HIIT (HIGH INTENSITY INTERVALL TRAINING)

 


Kurze Dauer – große Wirkung

HIIT wird von der Wissenschaft als hoch effektives Training ausgewiesen!
HIIT ist ein Programm mit hoher Intensität (90% der Herzfrequenz) und geringer Dauer (max. 20min.). Also nichts für Bewegungsmuffel!
Wer sich jedoch durchbeissen kann und motiviert seinen Körper an die Grenzen bringen möchte, der ist in diesem Training richtig.
Die jeweiligen Übungen werden nur 20sek. mit hoher Intensität durchgeführt.
Zwischen den Belastungsphasen gibt es nur 10sek. Pausen.
Der oftmalige Wechsel zwischen Belastung und Pause (innerhalb von max. 20min.) macht die Gesamtbelastung zu einem HIIT.

Das Ziel:
Durch die hohe Belastung wird der Stoffwechsel sehr stark angeregt. Dadurch steigt der Nachbrenneffekt für Fett nach der Belastung und hält bis zu 24 Stunden an.

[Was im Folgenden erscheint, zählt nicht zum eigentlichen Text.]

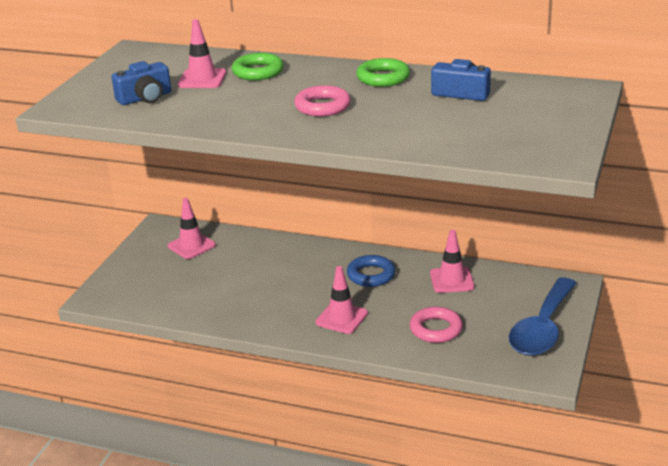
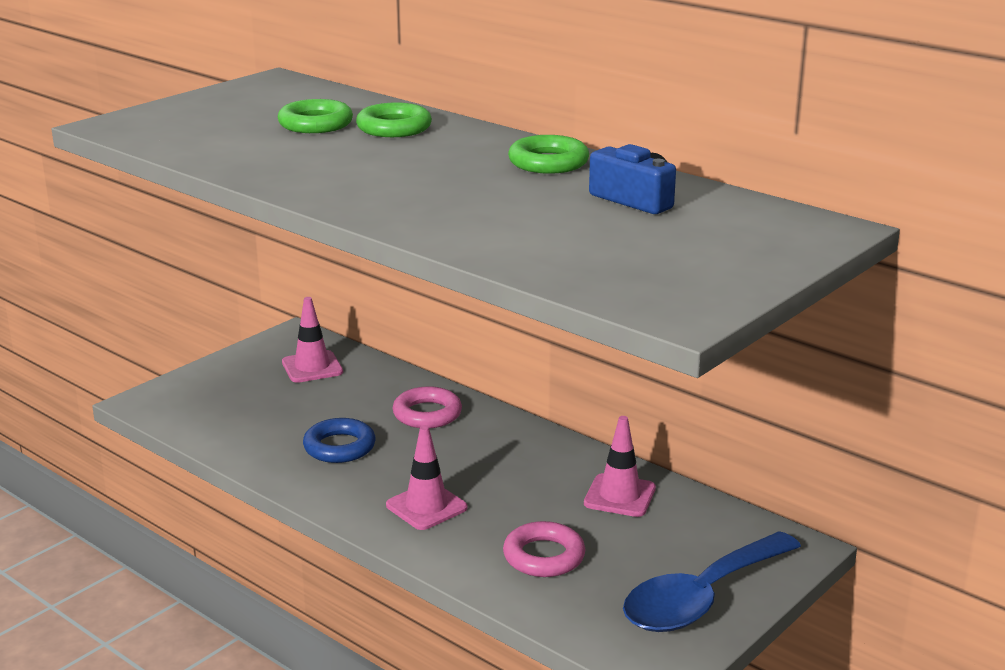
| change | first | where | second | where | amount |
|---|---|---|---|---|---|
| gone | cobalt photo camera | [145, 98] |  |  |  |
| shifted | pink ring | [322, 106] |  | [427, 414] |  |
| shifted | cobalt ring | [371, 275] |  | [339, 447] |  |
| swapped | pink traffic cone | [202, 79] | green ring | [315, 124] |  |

Weiters kann die Insulinsensitivität verbessert werden und natürlich kommt es zu einer Steigerung der Ausdauer und Kraft.

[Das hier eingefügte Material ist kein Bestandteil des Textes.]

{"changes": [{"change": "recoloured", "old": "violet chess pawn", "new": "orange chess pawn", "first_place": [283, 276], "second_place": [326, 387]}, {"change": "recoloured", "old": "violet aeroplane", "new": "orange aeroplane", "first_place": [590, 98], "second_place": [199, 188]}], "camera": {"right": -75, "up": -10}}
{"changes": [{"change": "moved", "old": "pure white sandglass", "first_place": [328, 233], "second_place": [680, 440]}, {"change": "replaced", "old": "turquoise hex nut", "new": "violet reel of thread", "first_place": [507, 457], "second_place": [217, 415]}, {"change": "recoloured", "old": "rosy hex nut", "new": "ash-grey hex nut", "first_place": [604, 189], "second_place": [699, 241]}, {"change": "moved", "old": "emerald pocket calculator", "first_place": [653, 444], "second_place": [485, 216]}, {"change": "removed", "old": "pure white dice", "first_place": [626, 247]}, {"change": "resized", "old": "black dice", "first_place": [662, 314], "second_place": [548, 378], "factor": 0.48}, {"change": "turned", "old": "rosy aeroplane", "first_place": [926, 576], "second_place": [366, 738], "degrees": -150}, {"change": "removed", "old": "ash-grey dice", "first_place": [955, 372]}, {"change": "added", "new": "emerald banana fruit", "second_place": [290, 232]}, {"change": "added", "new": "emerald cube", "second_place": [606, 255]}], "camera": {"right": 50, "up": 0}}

Für wen ist HIIT das falsche Training?

  • Personen mit hohem Blutdruck
  • Personen mit Herz-Kreislauf-Störungen / -Erkrankungen
  • Personen mit orthopädischen Problemen, die dynamische Bewegungen verbieten
  • Bewegungsmuffel

Wie sieht eine HIIT-Einheit aus?
10min. Aufwärmen
5min. Vorbereitung der Übungen
HIIT max. 20 min.
10 min. Cooldown

Kursdaten:
Kurs 198 – Konditionstraining nach der HIIT-Methode
Dienstag 16:00-16:45 USI-Stätte Althanstrasse

Wissenschaftliche Studien:

  • Tabata, I., et al. Effects of moderate-intensity endurance and high-intensity intermittent training on anaerobic capacity and VO2max. Med Sci Sports Exerc. 1996 Oct;28(10):1327-30.
  • Tremblay, A., et al. Impact of exercise intensity on body fatness and skeletal muscle metabolism. Metabolism. 1994 Jul;43(7):814-8.
  • Trapp, EG., et al. The effects of high-intensity intermittent exercise training on fat loss and fasting insulin levels of young women.  International Journal of Obesity (2008) 32, 684–691.